In recalling times at school, I remember that bullying was bad. It seemed endemic, probably due to too many boys who would not have been there but for the low subsidized fees (by the Old Boys) when the school nearly went into bankruptcy. It was my father who helped to found the Old St Beghians’ Guarantee Fund, which subsidized every fee by £40.5.0 from the proper fees of £140 pa. That was in 1938. My father bought a portable typewriter and I did all the typing of the Deeds of Covenant which had been obtained at the meeting in the school library, and subsequently for those pledges which came in by post. G. C. Mallaby was made a caretaker Headmaster and was then succeeded by J. S. Boulter. They wanted my father to serve on the committee of inspection but he decided not to as he knew the war was coming and that he would be recalled. In fact it was Friday, 1st September 1939 when he was called. Having been medically discharged in 1940, he was immediately co-opted by the governors. Back to the bullying: I decided that if ever I became a prefect, I would do all that I could to stamp it out, which I did on School House and for my last year, 1944/45, when I was a school prefect.

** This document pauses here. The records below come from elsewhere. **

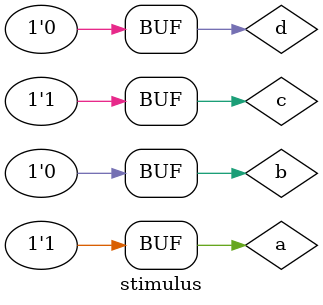
<source format=v>

`timescale 1ns/1ps
module stimulus;
reg a;
reg b;
reg c;
reg d;
wire z;

//UNIT UNDER TESTING
comparator uut(
    .a(a),
    .b(b),
    .c(c),
    .d(d),
    .z(z)
);

//for input 1,0
initial begin
    $dumpfile("test.vcd");
    $dumpvars(0,stimulus);
    a = 0;
    b = 0;
    c = 0;
    d = 0;

    #20; a = 1;
    b = 1;
    #20 b = 0;
    #20 c = 1;
    #40;
end


//for printing output
initial begin
    $monitor("a = %d, b = %d, c = %d, d = %d, z = %d\n",a,b,c,d,z);
end

endmodule
</source>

There is one more Old Boy I come across sporadically and that is H. Wilson, who was on Foundation North from 1942 to 1944 when his father, who commanded a small merchant navy vessel, was regularly sailing between Dublin and Belfast and Silloth carrying a full cargo of Guinness. The family put down roots at Silloth. He was a good rugby player and got his place in the 1st XV before he left to serve as a crewman on his father’s ship.

Of some other names I remember from my time, there was Herr Ofner, who taught Physics. He was incarcerated in the Isle of Man for most of the war. He had been a school Principal in Austria and spoke German as his first language. His son Paul was in the school at the time and had to report to the police every week along with Peter Sprinzels and Harry Jellinek. The Ofners had escaped from Austria in 1938 and we got him back in the classroom in September 1944. Of sporting matters, I think P. H. Herbert won the Senior steeplechase in the spring of 1945, with D. S. Tye second. Tye used to rise early about a month before the race itself and then practise every day before breakfast. My father had won this race three times and I was hoping to do well in my last year, but the cook on School House served up an indigestible pudding that day, which everyone ate (except Tye), not least because we were always hungry in those wartime years, and the result was I came in seventh!”